Wie bereits erwähnt, diente der Fernhandel hauptsächlich dazu, erstens große Städte wie Karthargo, Alexandria, Ephesos oder Antiochia – und natürlich Rom –, zweitens die Grundbesitzer auf ihren Domänen und drittens Gebiete, in denen viel Militär stand, aber wenig Landwirtschaft betrieben wurde, zu versorgen. Besonders erstere und letztere hatten nun einmal naturgemäß an sich, dass sie wenig Nahrungsmittel produzierten, dafür viele Produkte, die auf dem Land nicht hergestellt wurden.

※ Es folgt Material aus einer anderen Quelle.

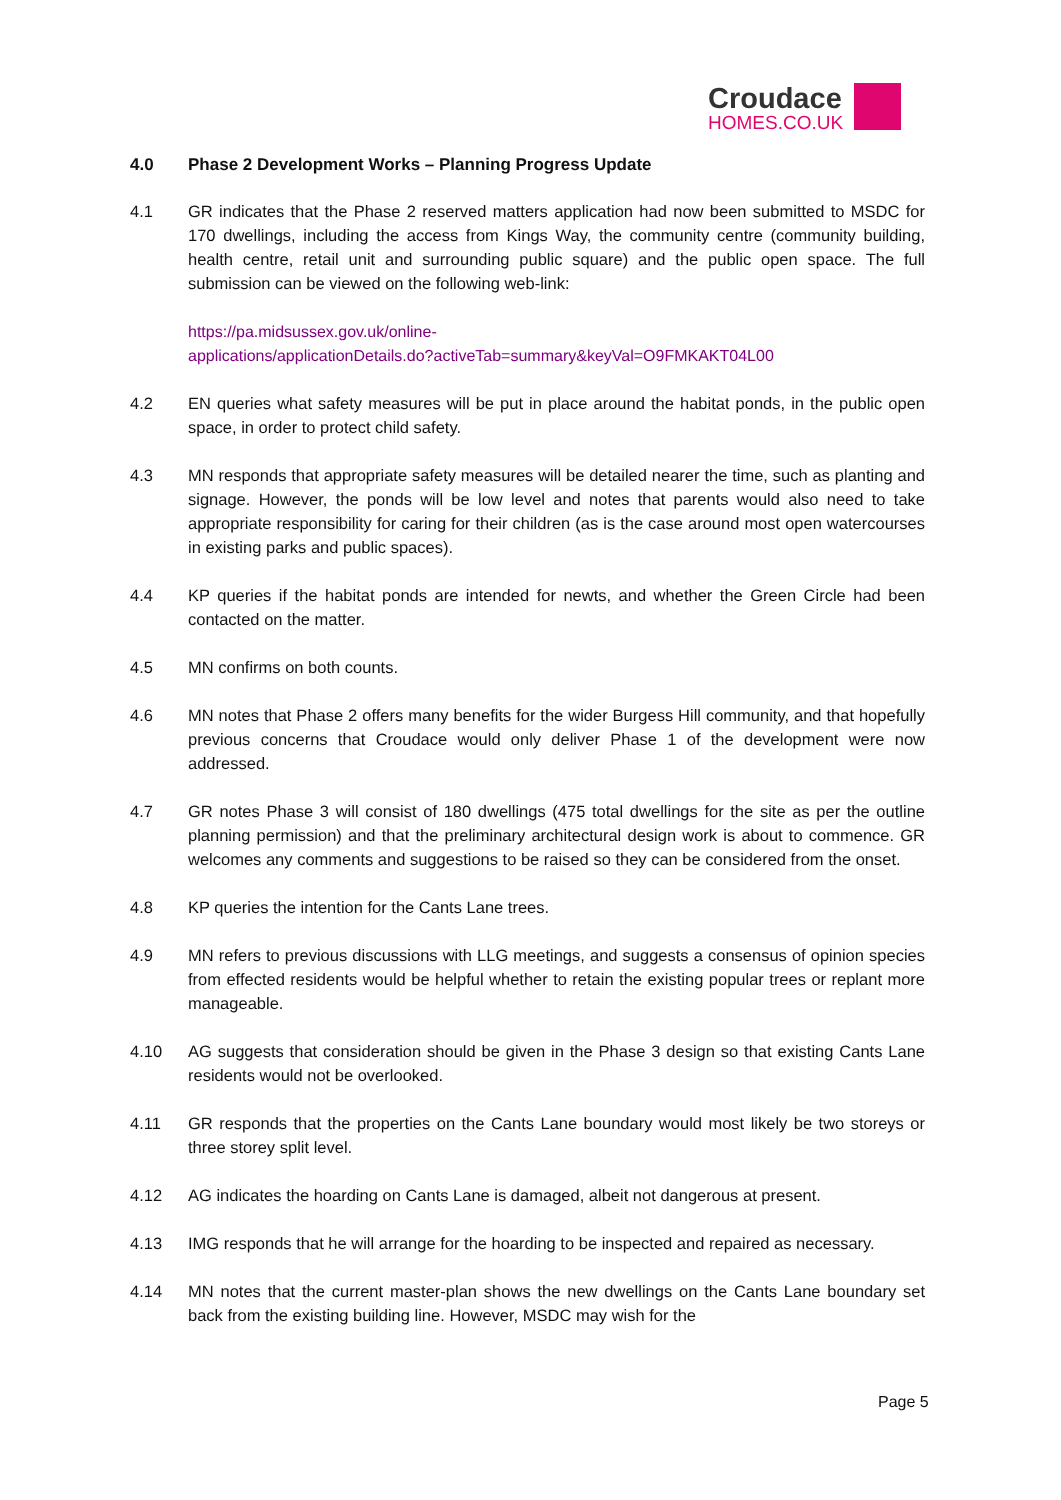Croudace
HOMES.CO.UK
4.0 Phase 2 Development Works – Planning Progress Update
4.1 GR indicates that the Phase 2 reserved matters application had now been submitted to MSDC for 170 dwellings, including the access from Kings Way, the community centre (community building, health centre, retail unit and surrounding public square) and the public open space. The full submission can be viewed on the following web-link:
https://pa.midsussex.gov.uk/online-
applications/applicationDetails.do?activeTab=summary&keyVal=O9FMKAKT04L00
4.2 EN queries what safety measures will be put in place around the habitat ponds, in the public open space, in order to protect child safety.
4.3 MN responds that appropriate safety measures will be detailed nearer the time, such as planting and signage. However, the ponds will be low level and notes that parents would also need to take appropriate responsibility for caring for their children (as is the case around most open watercourses in existing parks and public spaces).
4.4 KP queries if the habitat ponds are intended for newts, and whether the Green Circle had been contacted on the matter.
4.5 MN confirms on both counts.
4.6 MN notes that Phase 2 offers many benefits for the wider Burgess Hill community, and that hopefully previous concerns that Croudace would only deliver Phase 1 of the development were now addressed.
4.7 GR notes Phase 3 will consist of 180 dwellings (475 total dwellings for the site as per the outline planning permission) and that the preliminary architectural design work is about to commence. GR welcomes any comments and suggestions to be raised so they can be considered from the onset.
4.8 KP queries the intention for the Cants Lane trees.
4.9 MN refers to previous discussions with LLG meetings, and suggests a consensus of opinion species from effected residents would be helpful whether to retain the existing popular trees or replant more manageable.
4.10 AG suggests that consideration should be given in the Phase 3 design so that existing Cants Lane residents would not be overlooked.
4.11 GR responds that the properties on the Cants Lane boundary would most likely be two storeys or three storey split level.
4.12 AG indicates the hoarding on Cants Lane is damaged, albeit not dangerous at present.
4.13 IMG responds that he will arrange for the hoarding to be inspected and repaired as necessary.
4.14 MN notes that the current master-plan shows the new dwellings on the Cants Lane boundary set back from the existing building line. However, MSDC may wish for the
Page 5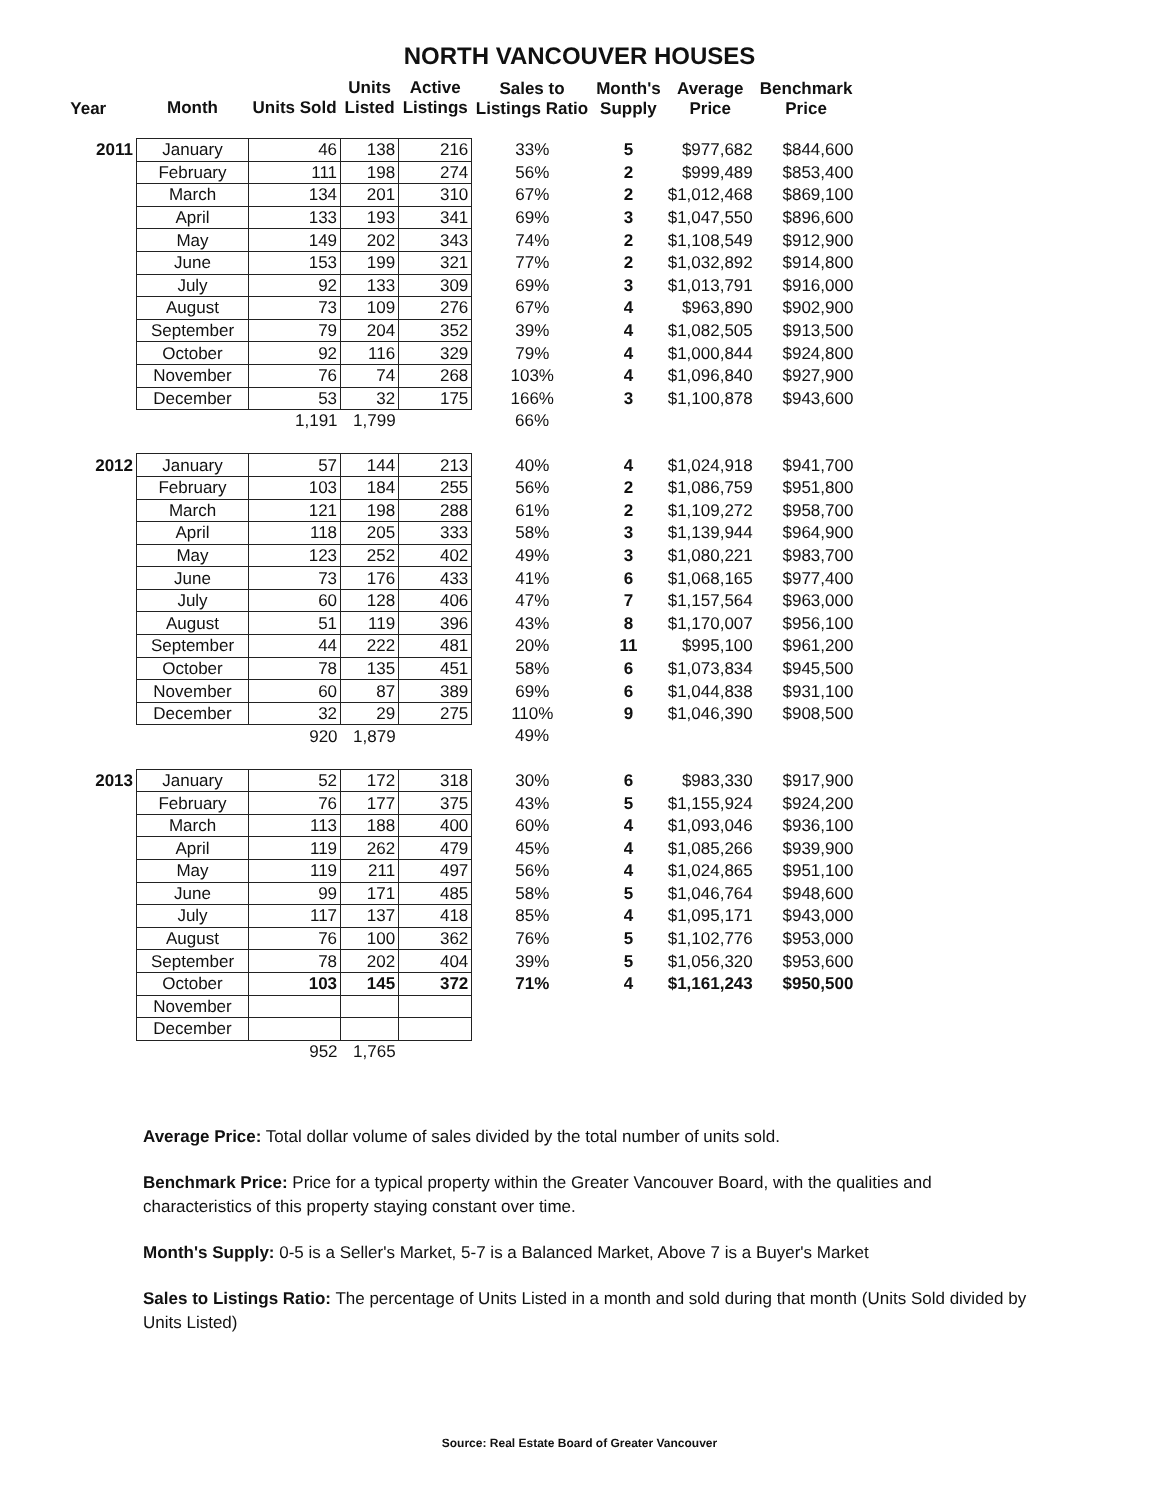NORTH VANCOUVER HOUSES
| Year | Month | Units Sold | Units Listed | Active Listings | Sales to Listings Ratio | Month's Supply | Average Price | Benchmark Price |
| --- | --- | --- | --- | --- | --- | --- | --- | --- |
| 2011 | January | 46 | 138 | 216 | 33% | 5 | $977,682 | $844,600 |
| | February | 111 | 198 | 274 | 56% | 2 | $999,489 | $853,400 |
| | March | 134 | 201 | 310 | 67% | 2 | $1,012,468 | $869,100 |
| | April | 133 | 193 | 341 | 69% | 3 | $1,047,550 | $896,600 |
| | May | 149 | 202 | 343 | 74% | 2 | $1,108,549 | $912,900 |
| | June | 153 | 199 | 321 | 77% | 2 | $1,032,892 | $914,800 |
| | July | 92 | 133 | 309 | 69% | 3 | $1,013,791 | $916,000 |
| | August | 73 | 109 | 276 | 67% | 4 | $963,890 | $902,900 |
| | September | 79 | 204 | 352 | 39% | 4 | $1,082,505 | $913,500 |
| | October | 92 | 116 | 329 | 79% | 4 | $1,000,844 | $924,800 |
| | November | 76 | 74 | 268 | 103% | 4 | $1,096,840 | $927,900 |
| | December | 53 | 32 | 175 | 166% | 3 | $1,100,878 | $943,600 |
| | | 1,191 | 1,799 | | 66% | | | |
| 2012 | January | 57 | 144 | 213 | 40% | 4 | $1,024,918 | $941,700 |
| | February | 103 | 184 | 255 | 56% | 2 | $1,086,759 | $951,800 |
| | March | 121 | 198 | 288 | 61% | 2 | $1,109,272 | $958,700 |
| | April | 118 | 205 | 333 | 58% | 3 | $1,139,944 | $964,900 |
| | May | 123 | 252 | 402 | 49% | 3 | $1,080,221 | $983,700 |
| | June | 73 | 176 | 433 | 41% | 6 | $1,068,165 | $977,400 |
| | July | 60 | 128 | 406 | 47% | 7 | $1,157,564 | $963,000 |
| | August | 51 | 119 | 396 | 43% | 8 | $1,170,007 | $956,100 |
| | September | 44 | 222 | 481 | 20% | 11 | $995,100 | $961,200 |
| | October | 78 | 135 | 451 | 58% | 6 | $1,073,834 | $945,500 |
| | November | 60 | 87 | 389 | 69% | 6 | $1,044,838 | $931,100 |
| | December | 32 | 29 | 275 | 110% | 9 | $1,046,390 | $908,500 |
| | | 920 | 1,879 | | 49% | | | |
| 2013 | January | 52 | 172 | 318 | 30% | 6 | $983,330 | $917,900 |
| | February | 76 | 177 | 375 | 43% | 5 | $1,155,924 | $924,200 |
| | March | 113 | 188 | 400 | 60% | 4 | $1,093,046 | $936,100 |
| | April | 119 | 262 | 479 | 45% | 4 | $1,085,266 | $939,900 |
| | May | 119 | 211 | 497 | 56% | 4 | $1,024,865 | $951,100 |
| | June | 99 | 171 | 485 | 58% | 5 | $1,046,764 | $948,600 |
| | July | 117 | 137 | 418 | 85% | 4 | $1,095,171 | $943,000 |
| | August | 76 | 100 | 362 | 76% | 5 | $1,102,776 | $953,000 |
| | September | 78 | 202 | 404 | 39% | 5 | $1,056,320 | $953,600 |
| | October | 103 | 145 | 372 | 71% | 4 | $1,161,243 | $950,500 |
| | November | | | | | | | |
| | December | | | | | | | |
| | | 952 | 1,765 | | | | | |
Average Price: Total dollar volume of sales divided by the total number of units sold.
Benchmark Price: Price for a typical property within the Greater Vancouver Board, with the qualities and characteristics of this property staying constant over time.
Month's Supply: 0-5 is a Seller's Market, 5-7 is a Balanced Market, Above 7 is a Buyer's Market
Sales to Listings Ratio: The percentage of Units Listed in a month and sold during that month (Units Sold divided by Units Listed)
Source: Real Estate Board of Greater Vancouver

Die Schiffe, die die Römer für ihre Getreideversorgung nutzten, waren so gigantisch wie erst wieder die Handelsschiffe des 15. Jahrhunderts. Bis zum Beginn der industriellen Revolution war das Handelsaufkommen in und um Rom im gesamten Mittelmeerraum unübertroffen. Ein eindrucksvolles Zeichen dafür ist der Scherbenhaufen, der Müllberg der Stadt, der schon bald landschaftsgestaltende Formen annahm und Monte Testaccio genannt wurde. Der zwischen der Herrschaft des Kaisers Augustus (30 v. – 14 n. Chr.) und dem Jahr 255 benutzte Hügel besteht aus mehr als 50 Millionen Amphoren! Dass es sich nicht nur um Luxusgüter handelte, wird dabei klar: Es waren auch Fertigprodukte, so sind mehr als drei Viertel der Amphoren solche, die Öl aus Spanien transportierten. Und der Konsum der Hauptstadt ging ja weit über die staatlichen Lebensmittelverteilungen und damit den offiziellen Handel hinaus. Es wird vermutet, dass reiche Aristokraten aus Italien oder den eroberten Provinzen die Erzeugnisse ihrer Landgüter auf eigene Kosten nach Rom bringen ließen und sie dort zur Versorgung ihrer selbst und der Familie, aber auch zur Ausrichtung der luxuriösen Gastmähler und zur Verteilung an ihre Klienten nutzten. Nur der verbleibende Rest sei auf den Markt gekommen. Das einzige Problem an der These ist, dass es nicht mehr ist als eine These. In dem Maße, wie sich die Provinzen urbanisierten, romanisierten und somit auch emanzipierten, wurden sie immer mehr in den Handel mit einbezogen. Der Kleinhandel kann hier nicht wirklich behandelt werden, da er weder große archäologische Zeugnisse noch schriftlich zu fixierende Daten oder Beschreibungen mit sich brachte.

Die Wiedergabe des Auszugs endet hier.